Tasks and exercises =>
1. In the forum thread about the Chanel Aquillaries collection, which two items does elisaq say she needs?
2. Write the next part of the forum thread about the Chanel Aquillaries collection, starting right after its final post.

Provided text =>
•••••
That is so funny!  I used to hate oversprays, I always wished that what you saw went through to the pan, but it sounds like this one might be better without it.  I wonder if my NM has the collection in yet.


----------



## mspera

Have any of you gals heard any news on the Aquillaries collection? I heard from a tPF friend its exclusive to NM - I have been checking the NM site almost daily, but no luck. Such a pretty collection.

http://bestthingsinbeauty.blogspot.com/2011/07/sneek-peak-aquillaries-de-chanel.html

^^Hey Elisaq! Great minds think alike -- we've both got the collection on our brains.


----------



## karester

So my Joyeuse will be arriving today and I just checked Nordie's website and had to laugh.  The entire time of the Anniversary sale it wasn't available at the store near me, now that it's over, it's showing up there. Haha.


----------



## it'sanaddiction

mspera said:


> Have any of you gals heard any news on the Aquillaries collection? I heard from a tPF friend its exclusive to NM - I have been checking the NM site almost daily, but no luck. Such a pretty collection.
> 
> http://bestthingsinbeauty.blogspot.com/2011/07/sneek-peak-aquillaries-de-chanel.html
> 
> ^^Hey Elisaq! Great minds think alike -- we've both got the collection on our brains.


 

Wow, I love the highlighter! I already have Royalleiu and Rose Petale JC, but I need the highlighter in my life


----------



## elisaq

mspera said:


> Have any of you gals heard any news on the Aquillaries collection? I heard from a tPF friend its exclusive to NM - I have been checking the NM site almost daily, but no luck. Such a pretty collection.
> 
> http://bestthingsinbeauty.blogspot.com/2011/07/sneek-peak-aquillaries-de-chanel.html
> 
> ^^Hey Elisaq! Great minds think alike -- we've both got the collection on our brains.



The whole collection is gorgeous, isn't it!  Bethc said (above) that she saw it at  BG and Saks (do you have a Saks or NM near you?).  I might stop at NM tomorrow morning to check.  I have a hunch it will pop up on chanel.com for a short period of time, but who knows!  All I know is that I need the highlighter and Gris shadow in my life!


----------



## mspera

elisaq said:


> The whole collection is gorgeous, isn't it!  Bethc said (above) that she saw it at  BG and Saks (do you have a Saks or NM near you?).  I might stop at NM tomorrow morning to check.  I have a hunch it will pop up on chanel.com for a short period of time, but who knows!  All I know is that I need the highlighter and Gris shadow in my life!



Thanks elisa! Yeah, I saw that - closest Saks and NM is in San Fran. Yeah, you never know - a quick pop up on chanel.com would be fab!


----------



## nicci404

mspera said:


> Thanks elisa! Yeah, I saw that - closest Saks and NM is in San Fran. Yeah, you never know - a quick pop up on chanel.com would be fab!


 
I read it is supposed to go the Chanel site next week sometime!


----------



## mspera

nicci404 said:


> I read it is supposed to go the Chanel site next week sometime!



oooh! fab!! Thank you for the intel *Nicci404*!


----------



## Bethc

I'm just loving the Gris e/s, i wore it out last night and again today, it's such a pretty grey color.  Sounds funny, but it's true.
•••••
Page-level text extractions
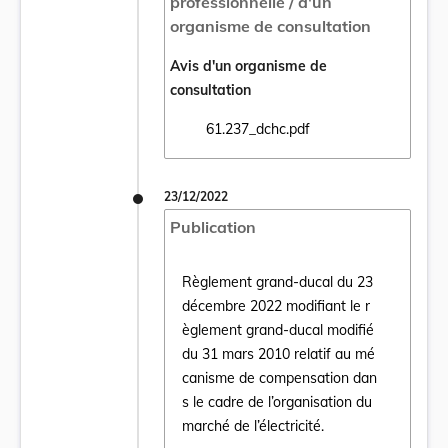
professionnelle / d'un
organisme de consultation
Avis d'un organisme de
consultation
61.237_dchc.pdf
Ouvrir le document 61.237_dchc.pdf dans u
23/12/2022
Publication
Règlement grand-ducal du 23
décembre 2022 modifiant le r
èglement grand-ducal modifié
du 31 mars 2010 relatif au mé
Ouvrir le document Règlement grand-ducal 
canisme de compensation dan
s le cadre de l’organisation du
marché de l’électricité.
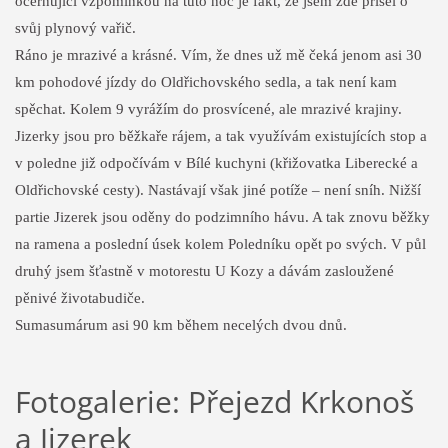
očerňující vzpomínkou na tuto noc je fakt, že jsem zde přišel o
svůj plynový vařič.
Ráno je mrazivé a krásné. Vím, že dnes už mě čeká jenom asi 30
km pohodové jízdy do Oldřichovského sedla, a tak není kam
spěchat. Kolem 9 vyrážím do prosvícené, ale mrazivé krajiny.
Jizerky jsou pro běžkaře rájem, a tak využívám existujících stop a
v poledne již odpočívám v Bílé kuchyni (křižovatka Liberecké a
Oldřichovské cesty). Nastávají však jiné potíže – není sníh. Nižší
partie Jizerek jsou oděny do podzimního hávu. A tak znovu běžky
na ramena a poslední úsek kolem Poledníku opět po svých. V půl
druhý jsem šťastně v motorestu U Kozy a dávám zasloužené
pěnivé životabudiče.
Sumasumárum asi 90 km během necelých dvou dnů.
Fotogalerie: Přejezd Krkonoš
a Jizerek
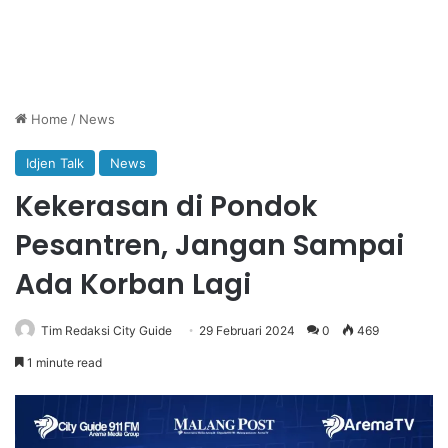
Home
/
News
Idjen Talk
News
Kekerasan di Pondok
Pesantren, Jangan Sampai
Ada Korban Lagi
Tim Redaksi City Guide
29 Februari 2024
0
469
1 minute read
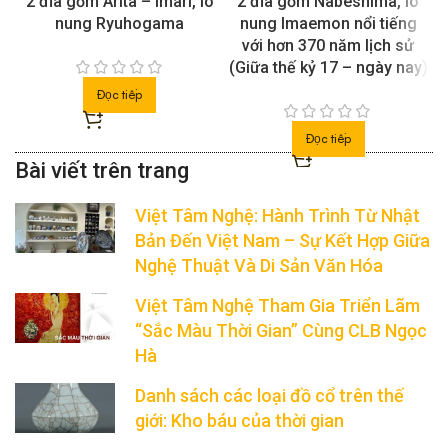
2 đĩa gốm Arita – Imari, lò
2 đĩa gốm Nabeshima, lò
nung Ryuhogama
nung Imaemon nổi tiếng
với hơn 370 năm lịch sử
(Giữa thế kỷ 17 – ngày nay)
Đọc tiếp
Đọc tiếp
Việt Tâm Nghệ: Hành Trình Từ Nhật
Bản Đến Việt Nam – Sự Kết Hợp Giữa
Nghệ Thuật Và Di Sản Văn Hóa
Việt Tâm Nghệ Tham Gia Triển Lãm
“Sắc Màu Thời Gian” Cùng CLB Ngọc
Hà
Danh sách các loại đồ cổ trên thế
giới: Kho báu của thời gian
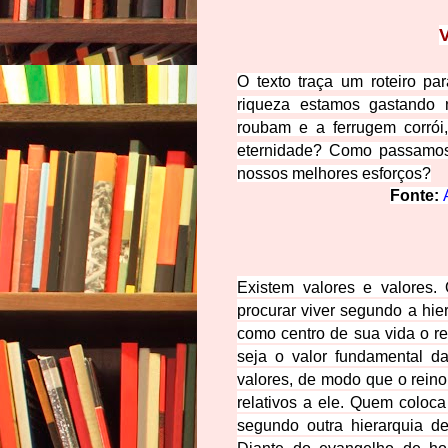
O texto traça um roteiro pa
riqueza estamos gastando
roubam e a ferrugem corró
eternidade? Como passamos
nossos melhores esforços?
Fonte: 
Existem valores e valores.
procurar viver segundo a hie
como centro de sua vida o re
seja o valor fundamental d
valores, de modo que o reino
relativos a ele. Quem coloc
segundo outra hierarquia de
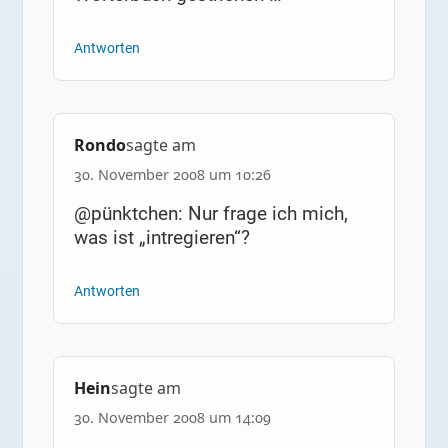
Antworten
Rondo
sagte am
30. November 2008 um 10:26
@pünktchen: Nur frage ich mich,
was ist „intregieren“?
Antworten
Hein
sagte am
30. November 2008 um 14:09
•••••
Answers below =>
1. The highlighter and the Gris shadow.

2.
----------



## wetbandit42

mspera said:


> Have any of you gals heard any news on the Aquillaries collection? I heard from a tPF friend its exclusive to NM - I have been checking the NM site almost daily, but no luck. Such a pretty collection.
> 
> http://bestthingsinbeauty.blogspot.com/2011/07/sneek-peak-aquillaries-de-chanel.html
> 
> ^^Hey Elisaq! Great minds think alike -- we've both got the collection on our brains.



Ooh, so pretty!

I already have Royallieu, but I'm not that impressed by it. I think I need that eye shadow!

I just bought vitalumiere aqua (loving it!), khaki platine eyeliner (eh - might take this back), and illusion d'ombre in epatant (definitely taking this back! way too shimmery and not loving the greenish tint it has).


----------



## ROSESAPPHIREx

As a Chanel newbie, I'm really wanting to try their lipsticks. Maybe even a nail polish. What are some products someone could recommend for me? $50 or less please. 

I'm very pale, have light brown hair, cool undertones in my skin and I have blue eyes. Thanks!


----------



## wetbandit42

ROSESAPPHIREx said:


> As a Chanel newbie, I'm really wanting to try their lipsticks. Maybe even a nail polish. What are some products someone could recommend for me? $50 or less please.
> 
> I'm very pale, have light brown hair, cool undertones in my skin and I have blue eyes. Thanks!



The Rouge Coco Shine lipsticks are really nice - they're sheer.

The graphite nail polish is also really beautiful! It's part of the fall collection.


----------



## jmh

Did anyone else buy both the Perlee Pearl Glow Powder from Nordies anniversary and Ombres Tissées Beiges. I don't need both so, I want to return one before I use them. I would love to know if anyone has used them and their thoughts.


----------



## Bethc

I have them both, they're pretty different, but I'm not really using the glow powder, I'm very light and I don't see it making any difference?


----------



## jmh

Bethc said:


> I have them both, they're pretty different, but I'm not really using the glow powder, I'm very light and I don't see it making any difference?




Thanks, Tissees is prettier so maybe I will return the glow powder.


----------



## girlygirl3

nicci404 said:


> Giggle is really nice, it comes off as a warm pink on my lips. It's a safe color to wear to work and I think it will go well w/almost any look.


 
Thanks for your thought!


----------



## it'sanaddiction

ROSESAPPHIREx said:


> As a Chanel newbie, I'm really wanting to try their lipsticks. Maybe even a nail polish. What are some products someone could recommend for me? $50 or less please.
> 
> I'm very pale, have light brown hair, cool undertones in my skin and I have blue eyes. Thanks!


 
I also would recommend a Rouge Coco Shine Lipstick. One of the lighter pinks maybe? I'm pale too with cool undertones and my two favorites are Royallieu (very light and almost a nude on me) and Aventure a brighter pink. You will love the texture of these. But you must reapply often, they don't have much lasting power. But they are worth it!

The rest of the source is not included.